Rio - Médio Paraíba, meados do século 19. O polo de produção cafeeiro mais importante do país e um dos maiores do mundo era também o símbolo da cultura escravocrata. Ali, nas cerca de 250 fazendas produtoras, milhares de negros africanos ou afrodescendentes vindos de diversas regiões do país ajudavam a erguer a riqueza dos barões do café.
Somente em Valença, na década de 1860, 70% dos 40 mil habitantes eram escravos. Muitos se refugiaram no Quilombo São José da Serra,um dos maiores do estado. Passado o ciclo do café, hoje o ciclo do turismo abre uma nova janela de oportunidades para os negros da região.
A rica história do Vale do Café, que retrata também uma parte da história da escravidão no Brasil, virou produto turístico altamente valorizado, que pode ser apreciado no feriado de Zumbi dos Palmares, festejado no próximo dia 20. Da Missa Afro, na Catedral de Nossa Senhora da Glória, em Valença, até o sarau histórico e músico-teatral, na Fazenda Florença, em Conservatória, ou as apresentações de jongo, maculelê e capoeira na Fazenda União, em Rio das Flores.

Um dos destaques da programação é a encenação do Sarau da Florença, que revive a figura, possivelmente, do único barão negro da história do país: Francisco Paulo de Almeida, o Barão de Guaraciaba, que foi provedor da Santa Casa de Misericórdia de Valença. “Ações dos empresários do setor de turismo como essas têm contribuído para a discussão do papel do negro na sociedade e mantêm viva a história da nossa região”, diz o professor e historiador Antônio Carlos da Silva, 34 anos.
Ele encarna no sarau o barão negro, que foi ourives, tropeiro e tocava violino. “Francisco Paulo de Almeida foi vizinho do Imperador Pedro II em Petrópolis.
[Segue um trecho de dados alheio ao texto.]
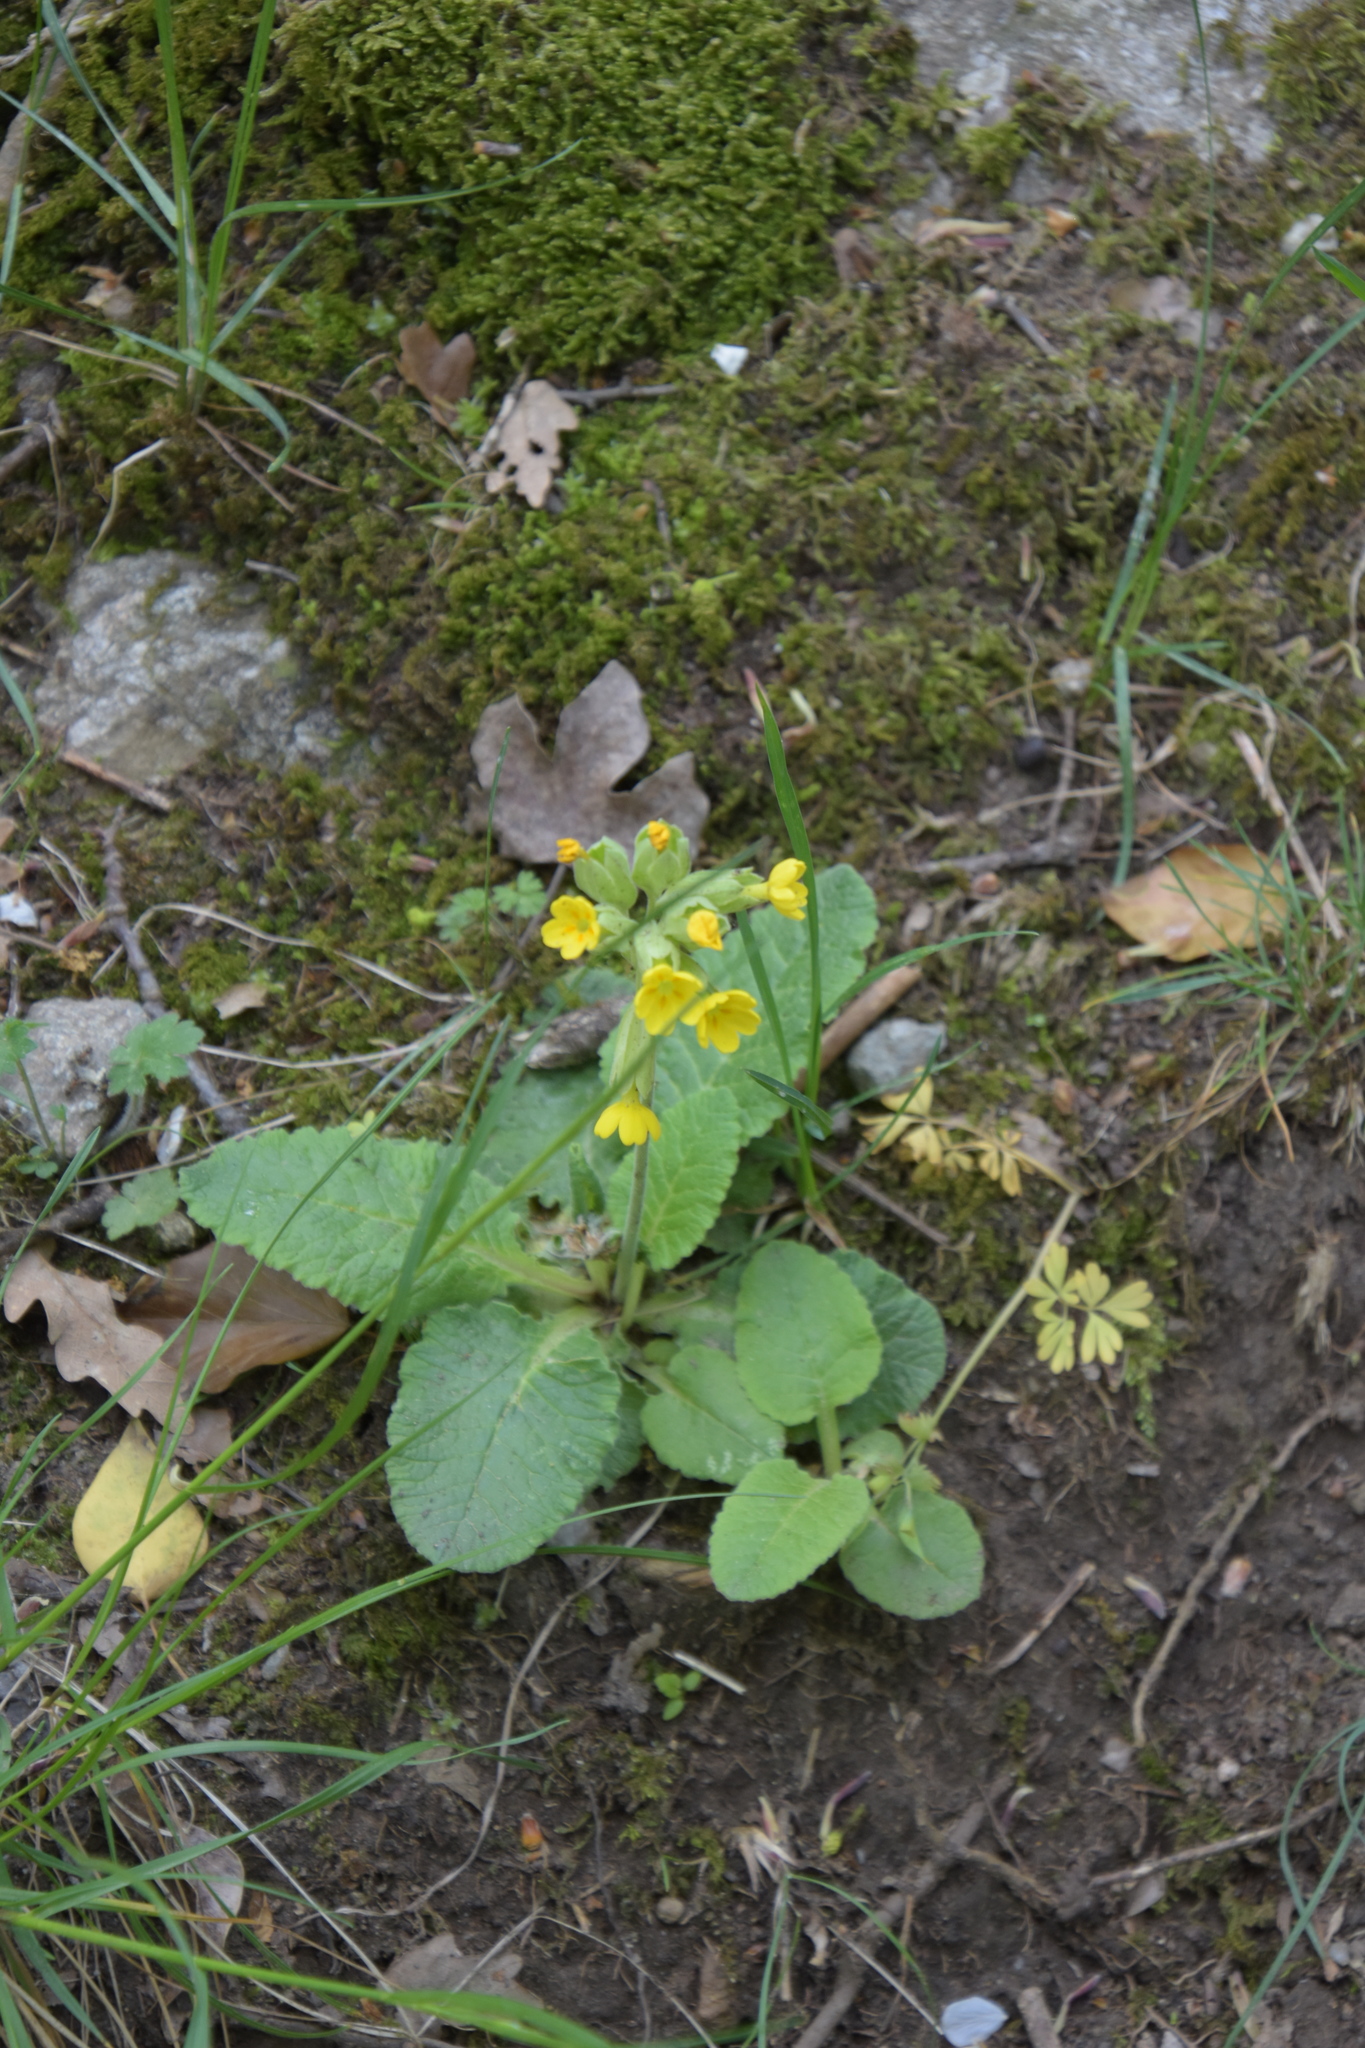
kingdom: Plantae
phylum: Tracheophyta
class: Magnoliopsida
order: Ericales
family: Primulaceae
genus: Primula
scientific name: Primula veris
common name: Cowslip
Era dono do Palácio Amarelo, hoje sede da Câmara de Vereadores do município. Em Valença, o Barão de Guaraciaba foi um grande benemérito e construiu um asilo para as meninas”, conta.

Para o vigia Alcides Pereira Filho, 53, o Mestre Cid, o turismo abre as portas para que se enxergue esse pedaço da História do Brasil sob uma nova perspectiva. “Ao se investir em turismo nessa região, é impossível falar de casarões e barões, sem falar no negro. Não se leva só a história dos brancos, mas o sangue e o suor dos negros que ajudaram a construir as riquezas da região”, diz ele, orgulhoso de sua origem.
Descendente de escravos libertos, Mestre Cid é um dos fundadores da Associação Afro Angola Congo. Com 25 componentes, nascidos e criados na região, o grupo leva às fazendas, igrejas e escolas apresentações de maculelê, capoeira da Angola, jongo, samba de roda e dança do facão. Um trabalho que já esteve em duas edições do Salão do Turismo de São Paulo e também na Rio + 20.
Sarau e visita a museu dos escravos
Para o dentista e professor aposentado Paulo Roberto dos Santos, 63 anos, proprietário há 17 da Fazenda Florença, a herança da cultura africana mantém presença forte na região, com influência na gastronomia e nos hábitos e costumes locais.
“O sarau reproduz um período do século 19 em que era comum, aos domingos, dia de repouso respeitado pelos senhores, os escravos cantarem seus cânticos e dançarem capoeira e jongo”, conta ele. A encenação em homenagem a Zumbi, prevista para sexta-feira,às 17h, conta com o grupo de jongo formado por funcionários da fazenda, que receberam treinamento teatral.
Já na Fazenda União, em Rio das Flores, haverá festa temática com música ao vivo e um show afro que mostrará os ritmos trazidos pelos escravos africanos ao Brasil, com o grupo comandado por Mestre Cid. No sábado, haverá visita guiada à senzala, que foi transformada em um museu da escravidão. O local possui esculturas em tamanho real que retratam os escravos na sua rotina e painéis representando o dia a dia na senzala e o comércio de escravos.